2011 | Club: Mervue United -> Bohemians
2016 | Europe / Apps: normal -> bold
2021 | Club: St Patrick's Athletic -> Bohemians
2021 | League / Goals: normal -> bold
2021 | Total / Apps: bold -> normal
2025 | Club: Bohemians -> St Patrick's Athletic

* * *

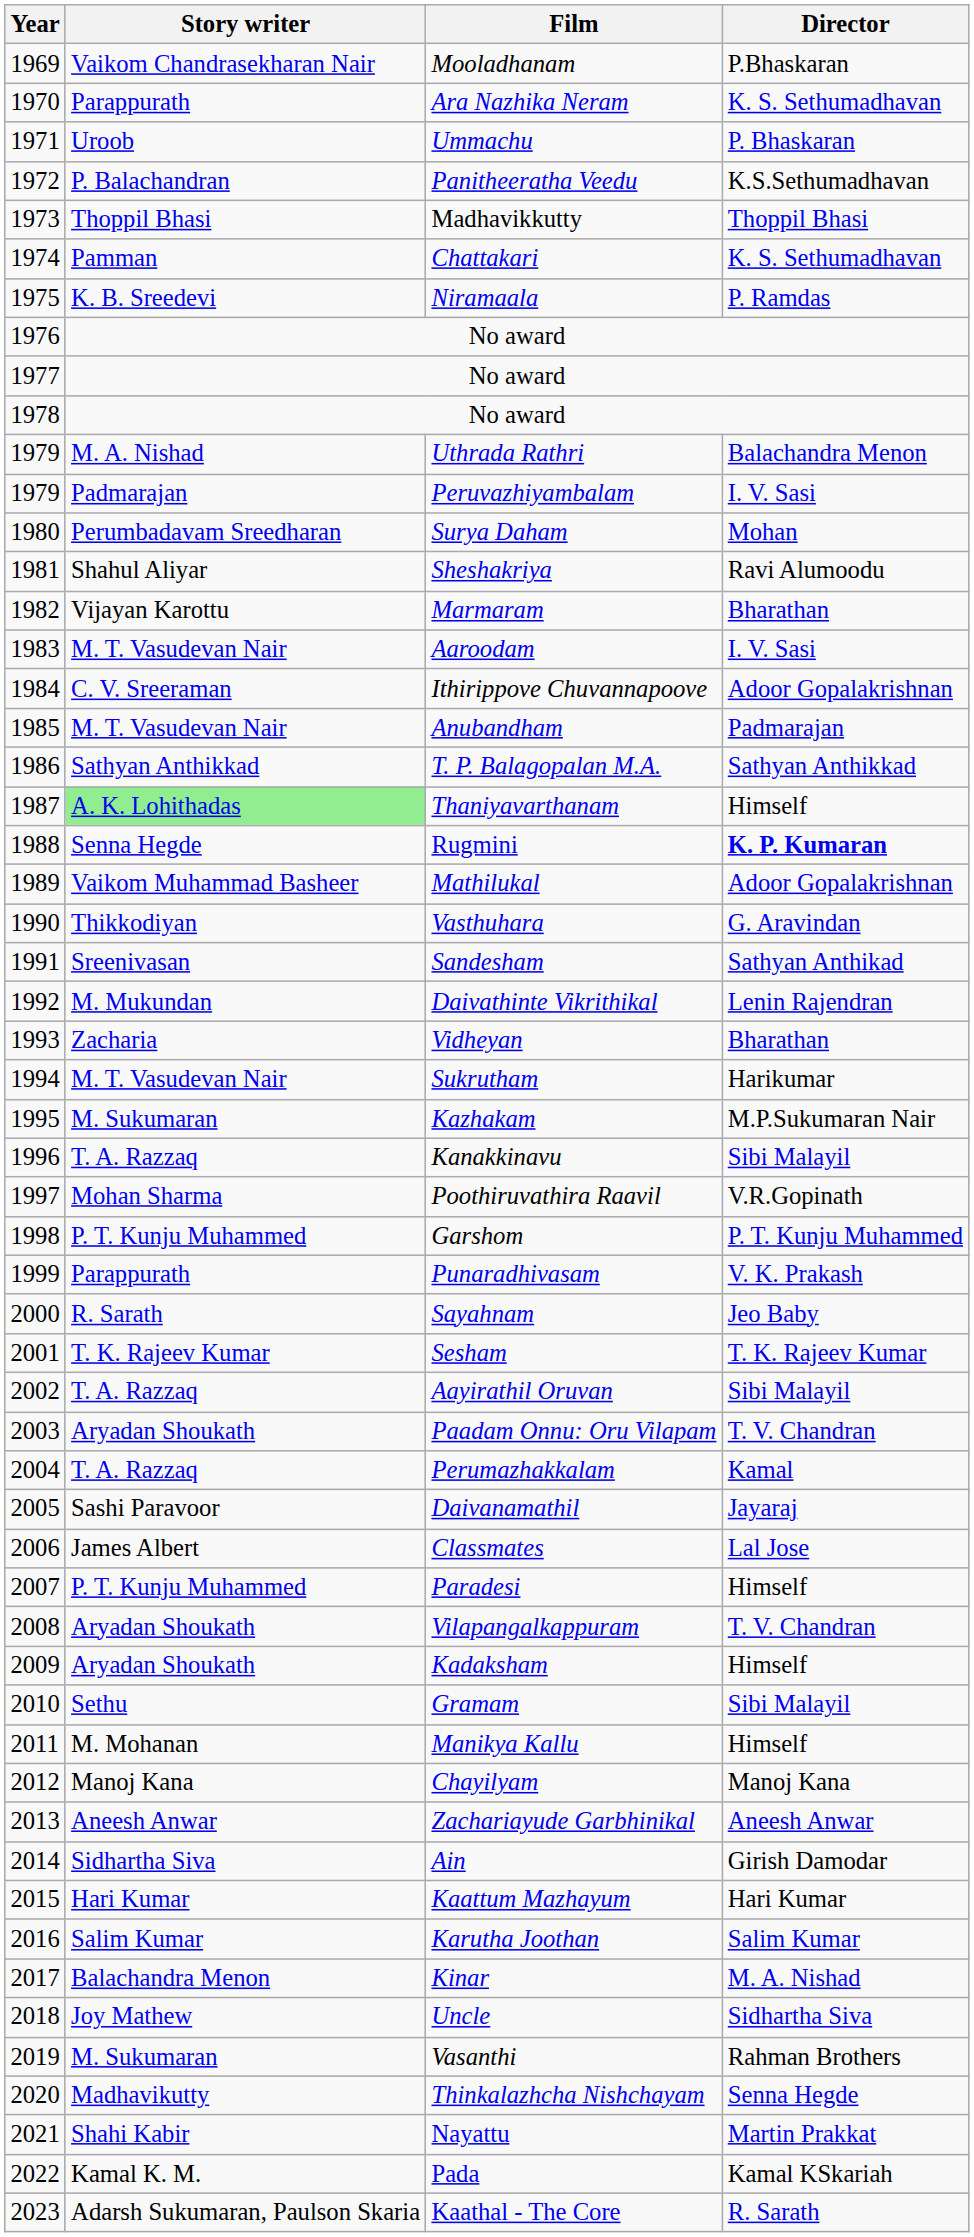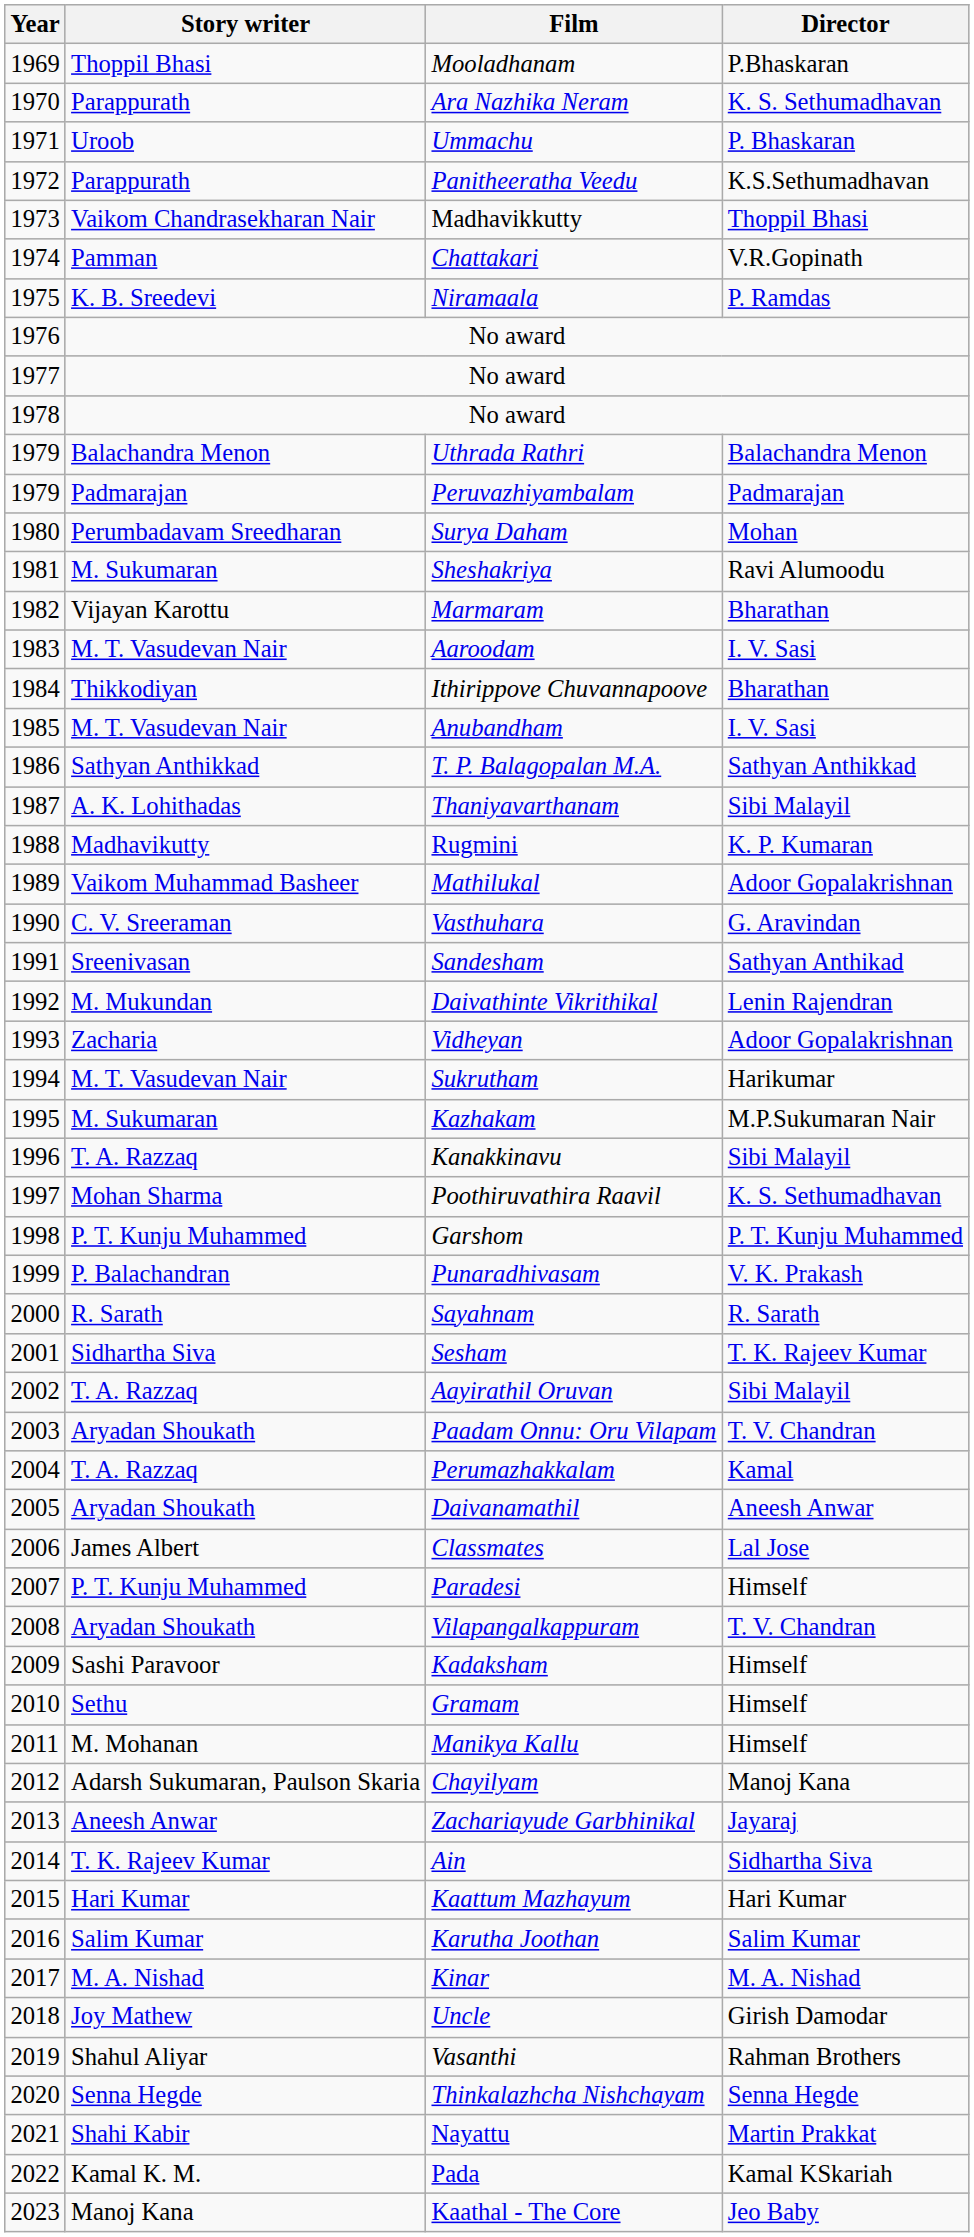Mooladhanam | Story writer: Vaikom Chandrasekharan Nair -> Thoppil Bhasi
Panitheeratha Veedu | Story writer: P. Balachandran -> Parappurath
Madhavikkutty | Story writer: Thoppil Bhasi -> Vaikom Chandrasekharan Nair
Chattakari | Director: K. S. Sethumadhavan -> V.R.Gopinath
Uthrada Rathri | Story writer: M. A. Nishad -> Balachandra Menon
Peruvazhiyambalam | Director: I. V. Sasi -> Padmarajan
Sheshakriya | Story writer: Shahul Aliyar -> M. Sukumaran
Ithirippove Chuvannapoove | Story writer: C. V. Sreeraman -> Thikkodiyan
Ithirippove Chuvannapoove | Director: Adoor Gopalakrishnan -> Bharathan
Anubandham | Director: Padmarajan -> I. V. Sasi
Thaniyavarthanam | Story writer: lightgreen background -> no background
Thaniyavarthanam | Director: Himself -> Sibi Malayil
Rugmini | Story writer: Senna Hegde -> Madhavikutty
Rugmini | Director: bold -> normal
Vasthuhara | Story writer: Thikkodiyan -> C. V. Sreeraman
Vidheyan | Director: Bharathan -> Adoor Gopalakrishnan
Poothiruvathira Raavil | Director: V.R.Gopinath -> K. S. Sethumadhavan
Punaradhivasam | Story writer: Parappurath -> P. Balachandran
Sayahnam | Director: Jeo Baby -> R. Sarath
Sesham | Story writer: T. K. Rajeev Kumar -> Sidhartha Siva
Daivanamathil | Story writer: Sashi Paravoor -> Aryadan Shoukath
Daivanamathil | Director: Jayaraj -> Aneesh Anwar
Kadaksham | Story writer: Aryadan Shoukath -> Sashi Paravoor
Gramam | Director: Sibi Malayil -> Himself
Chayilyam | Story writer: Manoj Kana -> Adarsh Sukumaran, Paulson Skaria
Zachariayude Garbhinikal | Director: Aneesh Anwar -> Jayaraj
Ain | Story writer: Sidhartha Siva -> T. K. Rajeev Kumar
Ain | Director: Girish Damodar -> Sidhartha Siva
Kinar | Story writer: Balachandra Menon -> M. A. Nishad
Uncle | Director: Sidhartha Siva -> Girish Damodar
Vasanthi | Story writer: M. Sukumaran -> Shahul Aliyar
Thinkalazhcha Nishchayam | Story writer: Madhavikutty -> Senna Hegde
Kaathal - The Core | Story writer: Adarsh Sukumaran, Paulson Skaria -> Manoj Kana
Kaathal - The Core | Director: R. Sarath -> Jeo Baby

* * *

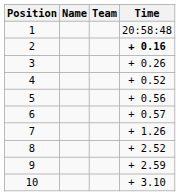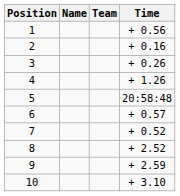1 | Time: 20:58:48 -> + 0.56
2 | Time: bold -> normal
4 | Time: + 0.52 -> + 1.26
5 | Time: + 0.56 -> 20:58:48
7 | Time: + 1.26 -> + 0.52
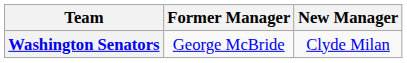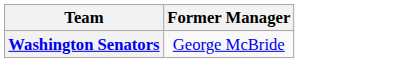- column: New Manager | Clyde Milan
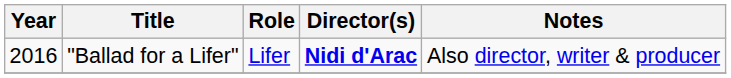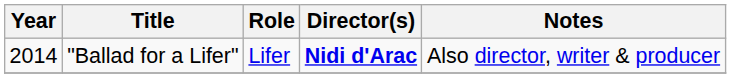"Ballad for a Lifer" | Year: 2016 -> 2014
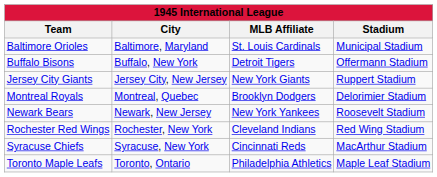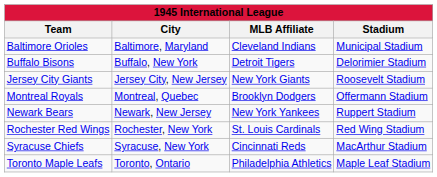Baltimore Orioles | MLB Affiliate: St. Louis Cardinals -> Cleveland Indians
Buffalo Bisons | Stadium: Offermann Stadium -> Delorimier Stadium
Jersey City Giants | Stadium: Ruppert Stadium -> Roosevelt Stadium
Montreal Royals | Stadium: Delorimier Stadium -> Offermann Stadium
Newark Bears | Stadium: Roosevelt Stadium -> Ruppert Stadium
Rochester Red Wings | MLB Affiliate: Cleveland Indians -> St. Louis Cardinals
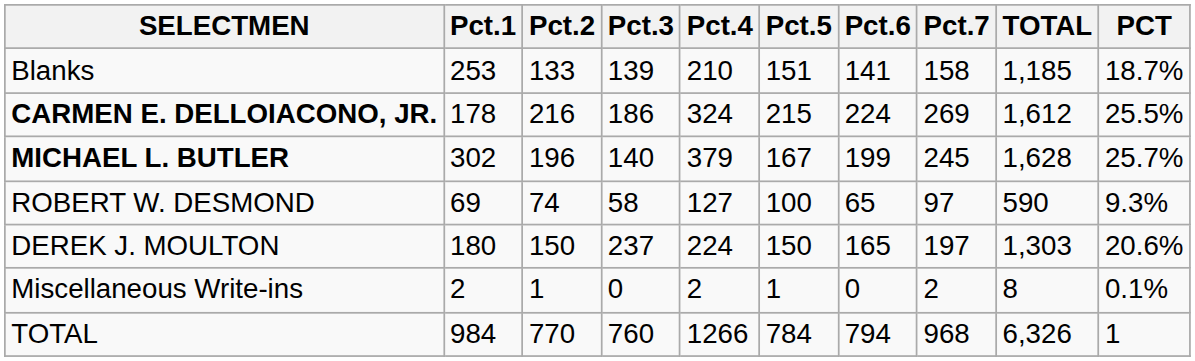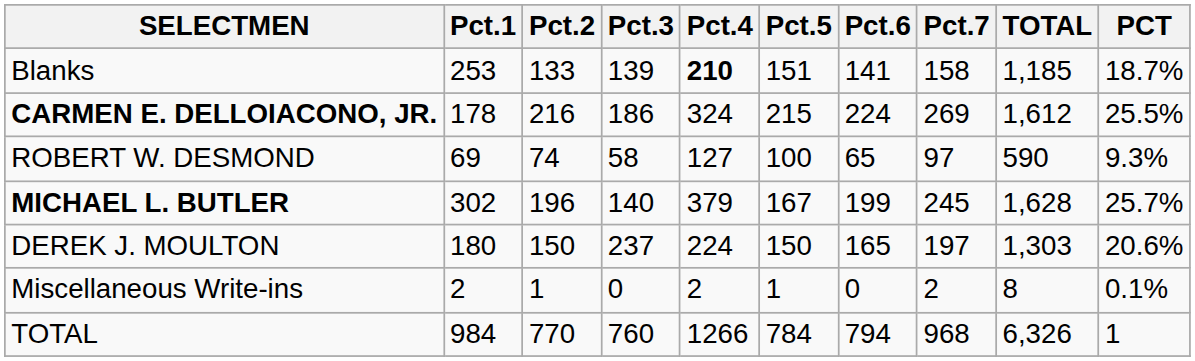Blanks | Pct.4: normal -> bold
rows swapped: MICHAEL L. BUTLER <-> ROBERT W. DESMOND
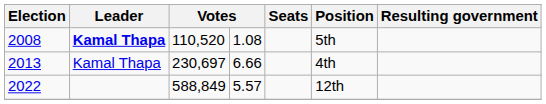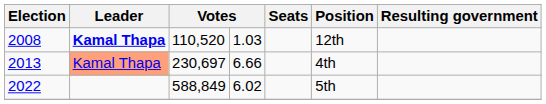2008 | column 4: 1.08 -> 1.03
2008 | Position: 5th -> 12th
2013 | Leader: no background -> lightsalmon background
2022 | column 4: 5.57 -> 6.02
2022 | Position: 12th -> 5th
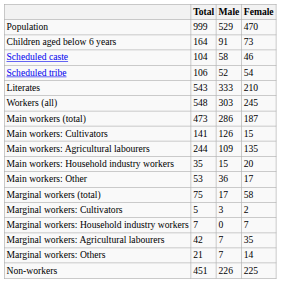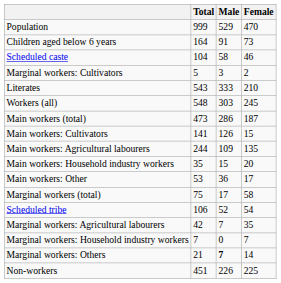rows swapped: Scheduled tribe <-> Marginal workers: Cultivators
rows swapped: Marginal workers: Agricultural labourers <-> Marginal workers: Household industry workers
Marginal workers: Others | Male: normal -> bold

**What you should do**
Extract, without alteration, the lines from the one containing "Mooladhanam | Story" through the one containing "Punaradhivasam | Story", including both. Omit the pictures.

**Result of the exercise**
Mooladhanam | Story writer: Vaikom Chandrasekharan Nair -> Thoppil Bhasi
Panitheeratha Veedu | Story writer: P. Balachandran -> Parappurath
Madhavikkutty | Story writer: Thoppil Bhasi -> Vaikom Chandrasekharan Nair
Chattakari | Director: K. S. Sethumadhavan -> V.R.Gopinath
Uthrada Rathri | Story writer: M. A. Nishad -> Balachandra Menon
Peruvazhiyambalam | Director: I. V. Sasi -> Padmarajan
Sheshakriya | Story writer: Shahul Aliyar -> M. Sukumaran
Ithirippove Chuvannapoove | Story writer: C. V. Sreeraman -> Thikkodiyan
Ithirippove Chuvannapoove | Director: Adoor Gopalakrishnan -> Bharathan
Anubandham | Director: Padmarajan -> I. V. Sasi
Thaniyavarthanam | Story writer: lightgreen background -> no background
Thaniyavarthanam | Director: Himself -> Sibi Malayil
Rugmini | Story writer: Senna Hegde -> Madhavikutty
Rugmini | Director: bold -> normal
Vasthuhara | Story writer: Thikkodiyan -> C. V. Sreeraman
Vidheyan | Director: Bharathan -> Adoor Gopalakrishnan
Poothiruvathira Raavil | Director: V.R.Gopinath -> K. S. Sethumadhavan
Punaradhivasam | Story writer: Parappurath -> P. Balachandran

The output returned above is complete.